The sale in the voluntary market and the corresponding adjustment would require Kenya to find a further reduction somewhere in the economy to balance their NDC, which would create an economic cost beyond that which they had budgeted for the delivery of the NDC. While the project itself would benefit from the sale of the voluntary unit, the economy is penalised, which in turn would likely require the project developers to fund the difference. This then raises the cost of carbon units in the voluntary market and potentially diminishes investment into projects. It also means turning the voluntary market over to governments, because they will rightly seek scrutiny of local developments that result in changes to their Paris Agreement accounts.
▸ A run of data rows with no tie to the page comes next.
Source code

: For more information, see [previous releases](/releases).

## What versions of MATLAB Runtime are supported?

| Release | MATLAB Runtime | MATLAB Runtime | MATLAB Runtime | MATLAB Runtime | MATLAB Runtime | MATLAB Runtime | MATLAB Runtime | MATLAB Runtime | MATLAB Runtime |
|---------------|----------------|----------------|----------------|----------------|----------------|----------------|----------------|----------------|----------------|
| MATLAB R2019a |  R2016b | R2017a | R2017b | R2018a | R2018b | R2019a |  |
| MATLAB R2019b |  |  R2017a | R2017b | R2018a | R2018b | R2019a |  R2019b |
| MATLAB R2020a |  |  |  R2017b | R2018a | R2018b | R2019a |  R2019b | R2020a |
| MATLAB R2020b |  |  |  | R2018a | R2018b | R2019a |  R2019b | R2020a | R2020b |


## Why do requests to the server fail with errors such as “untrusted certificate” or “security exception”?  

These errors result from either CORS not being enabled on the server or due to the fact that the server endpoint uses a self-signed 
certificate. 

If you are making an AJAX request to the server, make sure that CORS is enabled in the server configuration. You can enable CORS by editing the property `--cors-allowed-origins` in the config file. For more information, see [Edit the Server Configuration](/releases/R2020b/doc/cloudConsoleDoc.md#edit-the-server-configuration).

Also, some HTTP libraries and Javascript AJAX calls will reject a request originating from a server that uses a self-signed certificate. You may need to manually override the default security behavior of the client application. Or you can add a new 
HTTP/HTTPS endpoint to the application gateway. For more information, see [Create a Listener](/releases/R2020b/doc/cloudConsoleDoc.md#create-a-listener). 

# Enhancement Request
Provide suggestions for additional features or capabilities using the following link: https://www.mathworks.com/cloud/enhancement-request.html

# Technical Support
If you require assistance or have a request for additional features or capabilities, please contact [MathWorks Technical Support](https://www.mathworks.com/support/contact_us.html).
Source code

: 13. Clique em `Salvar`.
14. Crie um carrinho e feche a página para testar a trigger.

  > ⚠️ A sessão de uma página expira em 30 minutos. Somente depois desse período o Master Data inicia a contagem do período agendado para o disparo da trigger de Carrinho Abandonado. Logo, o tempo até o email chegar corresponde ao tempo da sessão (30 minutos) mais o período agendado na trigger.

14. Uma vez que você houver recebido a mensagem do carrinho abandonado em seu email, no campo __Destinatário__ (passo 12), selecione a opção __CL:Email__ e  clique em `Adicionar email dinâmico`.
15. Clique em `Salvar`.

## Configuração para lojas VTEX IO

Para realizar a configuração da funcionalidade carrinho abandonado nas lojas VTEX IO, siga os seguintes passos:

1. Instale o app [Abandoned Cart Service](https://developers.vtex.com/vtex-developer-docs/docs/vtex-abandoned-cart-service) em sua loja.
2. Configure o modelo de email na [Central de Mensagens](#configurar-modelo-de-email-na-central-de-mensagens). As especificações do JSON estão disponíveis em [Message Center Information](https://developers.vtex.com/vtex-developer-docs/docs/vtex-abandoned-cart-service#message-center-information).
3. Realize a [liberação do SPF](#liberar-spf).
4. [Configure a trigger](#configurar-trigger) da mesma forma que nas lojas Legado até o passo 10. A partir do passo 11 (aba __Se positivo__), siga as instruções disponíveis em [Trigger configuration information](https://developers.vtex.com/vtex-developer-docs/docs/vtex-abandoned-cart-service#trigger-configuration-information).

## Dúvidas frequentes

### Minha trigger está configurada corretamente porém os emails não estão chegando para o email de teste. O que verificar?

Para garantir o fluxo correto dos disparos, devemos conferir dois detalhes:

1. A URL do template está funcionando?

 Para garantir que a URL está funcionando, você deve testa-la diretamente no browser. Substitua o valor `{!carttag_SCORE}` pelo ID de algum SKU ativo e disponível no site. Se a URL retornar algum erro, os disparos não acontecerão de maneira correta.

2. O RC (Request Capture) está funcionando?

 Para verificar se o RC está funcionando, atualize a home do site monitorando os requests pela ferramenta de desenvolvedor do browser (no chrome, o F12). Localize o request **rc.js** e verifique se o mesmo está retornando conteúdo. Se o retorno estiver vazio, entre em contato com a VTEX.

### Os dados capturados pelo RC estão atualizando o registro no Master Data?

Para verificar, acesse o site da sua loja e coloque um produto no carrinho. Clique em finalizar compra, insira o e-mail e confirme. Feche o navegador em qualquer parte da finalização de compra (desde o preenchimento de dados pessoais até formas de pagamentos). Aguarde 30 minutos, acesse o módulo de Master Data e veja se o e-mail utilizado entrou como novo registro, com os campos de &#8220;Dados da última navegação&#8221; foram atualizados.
The solution is to recognise that the voluntary market and the Paris Agreement are two distinct ways of looking at the same set of emitting activities and sinks. The voluntary market offers a mechanism for people and companies to invest in the attainment of NDCs through the purchase of carbon neutral goods and services. This is a positive development and it should be encouraged, particularly because some developing countries and most least developed economies, where many such voluntary market projects lie, are asking for help to finance their NDCs. Further, in the country where the carbon neutral goods and service are provided, the process raises emissions mitigation awareness. However, it will be essential to build understanding with voluntary market participants that the activity they are engaged in may be helping other countries attain their NDC and not necessarily the country they are living in. This can also help build wider appreciation for the role of carbon trading. But penalizing the voluntary market with requirements that stem from a completely different accounting structure may not be helpful and might have the perverse effect of slowing down emission reductions and chocking off an expanding flow of climate finance into developing countries.
Eventually the voluntary market may merge into a framework regulated under Article 6, but for now these are two very different approaches to emissions management. Neither has matured yet, so an early melding of the two may not be in the best interests of overall carbon market development.